--- The task ---
Output the text of every item in the listing below verbatim, line for line, and leave the pictures out.

--- Source records Enclosed Below ---

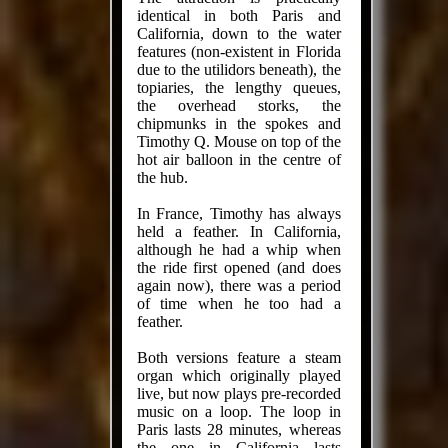
identical in both Paris and
California, down to the water
features (non-existent in Florida
due to the utilidors beneath), the
topiaries, the lengthy queues,
the overhead storks, the
chipmunks in the spokes and
Timothy Q. Mouse on top of the
hot air balloon in the centre of
the hub.
In France, Timothy has always
held a feather. In California,
although he had a whip when
the ride first opened (and does
again now), there was a period
of time when he too had a
feather.
Both versions feature a steam
organ which originally played
live, but now plays pre-recorded
music on a loop. The loop in
Paris lasts 28 minutes, whereas
the one in California lasts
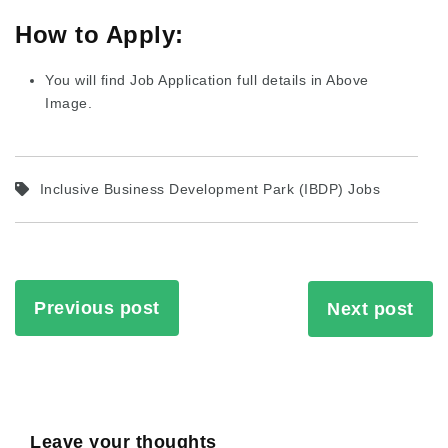
How to Apply:
You will find Job Application full details in Above
Image.
Inclusive Business Development Park (IBDP) Jobs
Previous post
Next post
Leave your thoughts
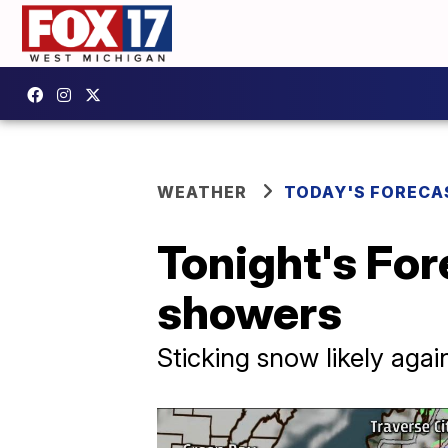
WEATHER
TODAY'S FORECA
Tonight's For
showers
Sticking snow likely aga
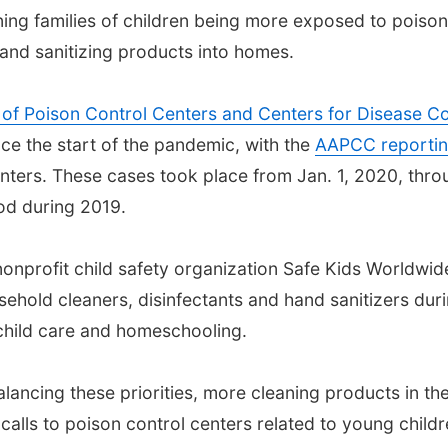
ing families of children being more exposed to poiso
and sanitizing products into homes.
 of Poison Control Centers and Centers for Disease Co
nce the start of the pandemic, with the
AAPCC reporti
nters. These cases took place from Jan. 1, 2020, thro
od during 2019.
nonprofit child safety organization Safe Kids Worldwi
ehold cleaners, disinfectants and hand sanitizers dur
child care and homeschooling.
 balancing these priorities, more cleaning products in 
calls to poison control centers related to young childr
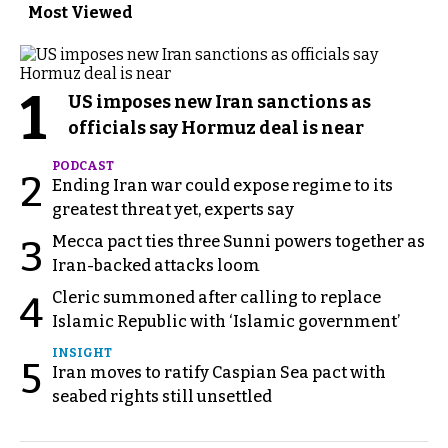
Most Viewed
1
US imposes new Iran sanctions as
officials say Hormuz deal is near
PODCAST
2
Ending Iran war could expose regime to its
greatest threat yet, experts say
Mecca pact ties three Sunni powers together as
3
Iran-backed attacks loom
Cleric summoned after calling to replace
4
Islamic Republic with ‘Islamic government’
INSIGHT
5
Iran moves to ratify Caspian Sea pact with
seabed rights still unsettled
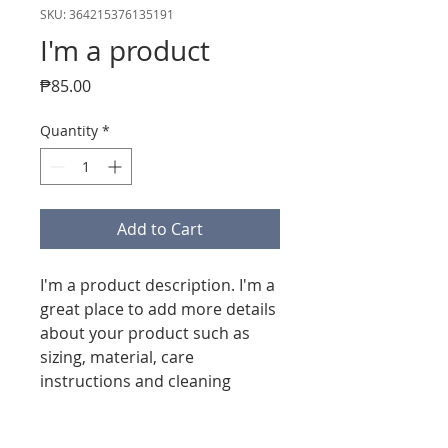
SKU: 364215376135191
I'm a product
Price
₱85.00
Quantity
*
Add to Cart
I'm a product description. I'm a 
great place to add more details 
about your product such as 
sizing, material, care 
instructions and cleaning 
instructions.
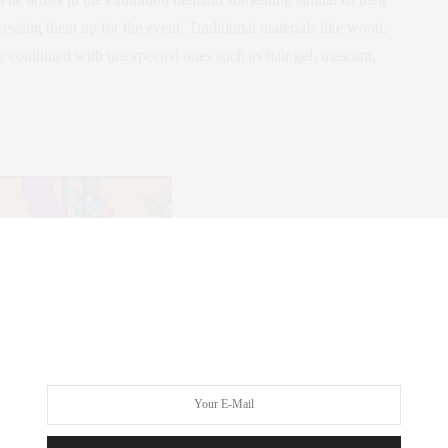
dressing them up for the event. Traditional materials like wood,
be combined with unexpected ones such as hair gel, mascara,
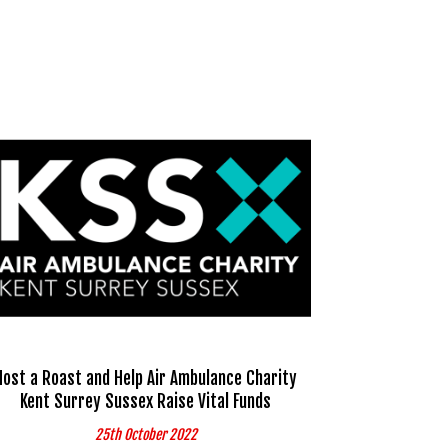
Host a Roast and Help Air Ambulance Charity
Kent Surrey Sussex Raise Vital Funds
25th October 2022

--- End of Enclosed Source records ---

--- Worked solution ---
identical in both Paris and
California, down to the water
features (non-existent in Florida
due to the utilidors beneath), the
topiaries, the lengthy queues,
the overhead storks, the
chipmunks in the spokes and
Timothy Q. Mouse on top of the
hot air balloon in the centre of
the hub.
In France, Timothy has always
held a feather. In California,
although he had a whip when
the ride first opened (and does
again now), there was a period
of time when he too had a
feather.
Both versions feature a steam
organ which originally played
live, but now plays pre-recorded
music on a loop. The loop in
Paris lasts 28 minutes, whereas
the one in California lasts
How to Apply:
You will find Job Application full details in Above
Image.
Inclusive Business Development Park (IBDP) Jobs
Previous post
Next post
Leave your thoughts
WEATHER
TODAY'S FORECA
Tonight's For
showers
Sticking snow likely aga
ing families of children being more exposed to poiso
and sanitizing products into homes.
 of Poison Control Centers and Centers for Disease Co
nce the start of the pandemic, with the
AAPCC reporti
nters. These cases took place from Jan. 1, 2020, thro
od during 2019.
nonprofit child safety organization Safe Kids Worldwi
ehold cleaners, disinfectants and hand sanitizers dur
child care and homeschooling.
 balancing these priorities, more cleaning products in 
calls to poison control centers related to young childr
Most Viewed
1
US imposes new Iran sanctions as
officials say Hormuz deal is near
PODCAST
2
Ending Iran war could expose regime to its
greatest threat yet, experts say
Mecca pact ties three Sunni powers together as
3
Iran-backed attacks loom
Cleric summoned after calling to replace
4
Islamic Republic with ‘Islamic government’
INSIGHT
5
Iran moves to ratify Caspian Sea pact with
seabed rights still unsettled
SKU: 364215376135191
I'm a product
Price
₱85.00
Quantity
*
Add to Cart
I'm a product description. I'm a 
great place to add more details 
about your product such as 
sizing, material, care 
instructions and cleaning 
instructions.
dressing them up for the event. Traditional materials like wood,
be combined with unexpected ones such as hair gel, mascara,
Host a Roast and Help Air Ambulance Charity
Kent Surrey Sussex Raise Vital Funds
25th October 2022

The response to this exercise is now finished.